Use duration format such as 30m for 30 minutes or 1h for one hour.

The following example sets a 30-minute timeout with the input_order strategy:

cloud: my-multi-resource-cloud
configs:
- cloud_resource: vm-aws-us-west-2
auto_select_worker_config: true
- cloud_resource: vm-aws-us-east-1
auto_select_worker_config: true
flags:
cloud_resource_strategy: input_order
cloud_resource_starting_timeout: 30m

Accelerator requirements

When using min_resources with accelerator types such as 'accelerator_type:A100-40G', the specified accelerator must be available in the target cloud resources. For VM deployments, both cloud resources must have instance types with the specified GPU available. For Kubernetes deployments, you must define the accelerator types in your custom instance type configurations.

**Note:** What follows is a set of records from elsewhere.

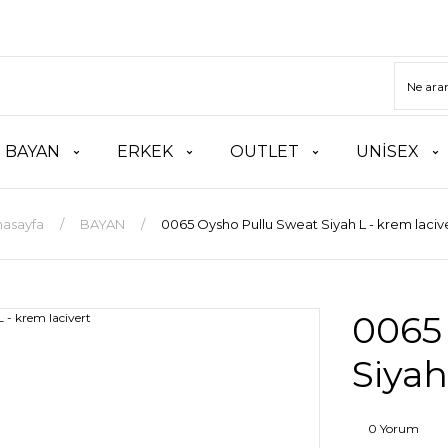
BAYAN
ERKEK
OUTLET
UNİSEX
asayfa
BAYAN
0065 Oysho Pullu Sweat Siyah L - krem laciv
0065
Siyah
0 Yorum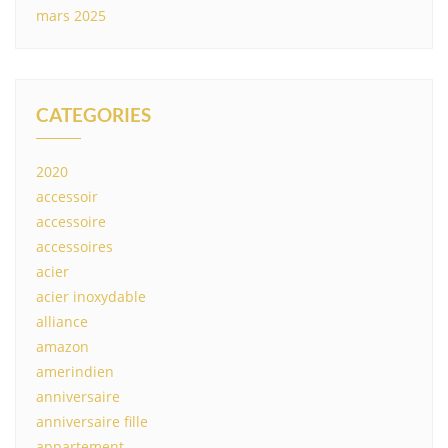
mars 2025
CATEGORIES
2020
accessoir
accessoire
accessoires
acier
acier inoxydable
alliance
amazon
amerindien
anniversaire
anniversaire fille
appartement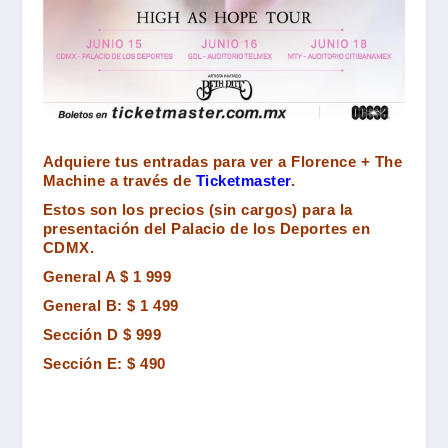
Adquiere tus entradas para ver a Florence + The
Machine a través de
Ticketmaster
.
Estos son los precios (sin cargos) para la
presentación del Palacio de los Deportes en
CDMX.
General A $ 1 999
General B: $ 1 499
Sección D $ 999
Sección E: $ 490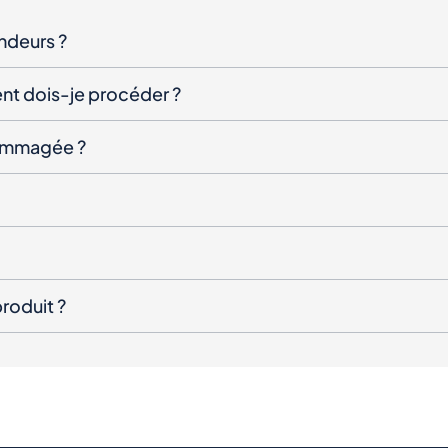
endeurs ?
nt dois-je procéder ?
ndommagée ?
roduit ?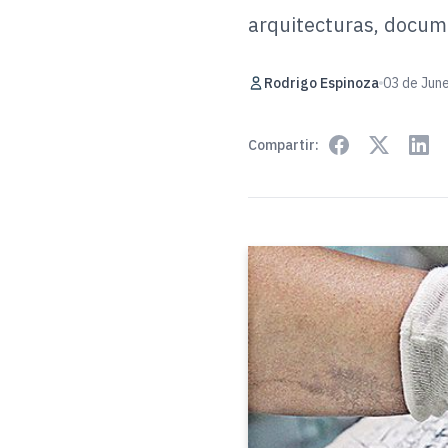
arquitecturas, docume
Rodrigo Espinoza
03 de Jun
Compartir: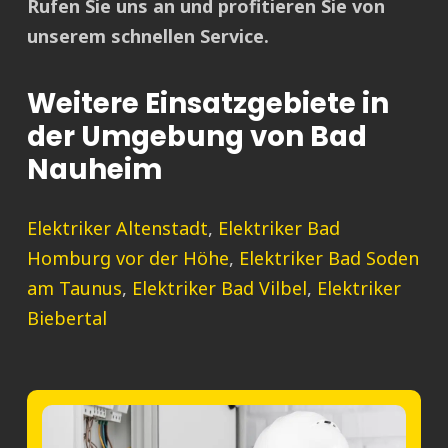
Rufen Sie uns an und profitieren Sie von
unserem schnellen Service.
Weitere Einsatzgebiete in
der Umgebung von Bad
Nauheim
Elektriker Altenstadt
,
Elektriker Bad
Homburg vor der Höhe
,
Elektriker Bad Soden
am Taunus
,
Elektriker Bad Vilbel
,
Elektriker
Biebertal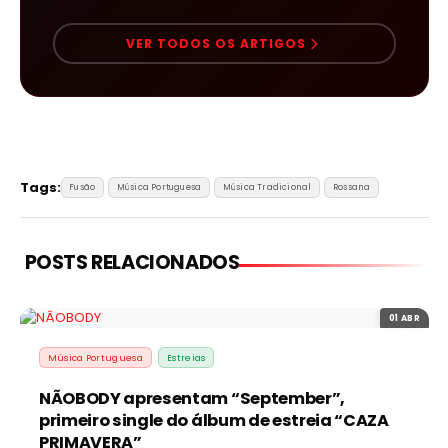
VER TODOS OS ARTIGOS
Tags:
Fusão
Música Portuguesa
Música Tradicional
Rossana
POSTS RELACIONADOS
01 ABR
Música Portuguesa
Estreias
NÃOBODY apresentam “September”,
primeiro single do álbum de estreia “CAZA
PRIMAVERA”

For more information about accelerator types and auto-selected workers, see Auto-select worker nodes.

Limitations

The following limitations exist for multiple resource configurations:

  • Only available in Anyscale clouds created using cloud register.
  • Only jobs support configuration with multiple resources.
  • Ray clusters can only launch in one resource at a time for each job.
  • Services can only start on the primary cloud resource. Services aren't supported on other cloud resources within a multi-resource cloud.
  • No support for task or actor dashboards.
  • For Kubernetes cloud resources, the system storage bucket must reside in the same cloud region as the cluster and VPC. The Anyscale Operator's storage health check derives its object-storage endpoint from the resource's region field, so a bucket in a different region fails the health check.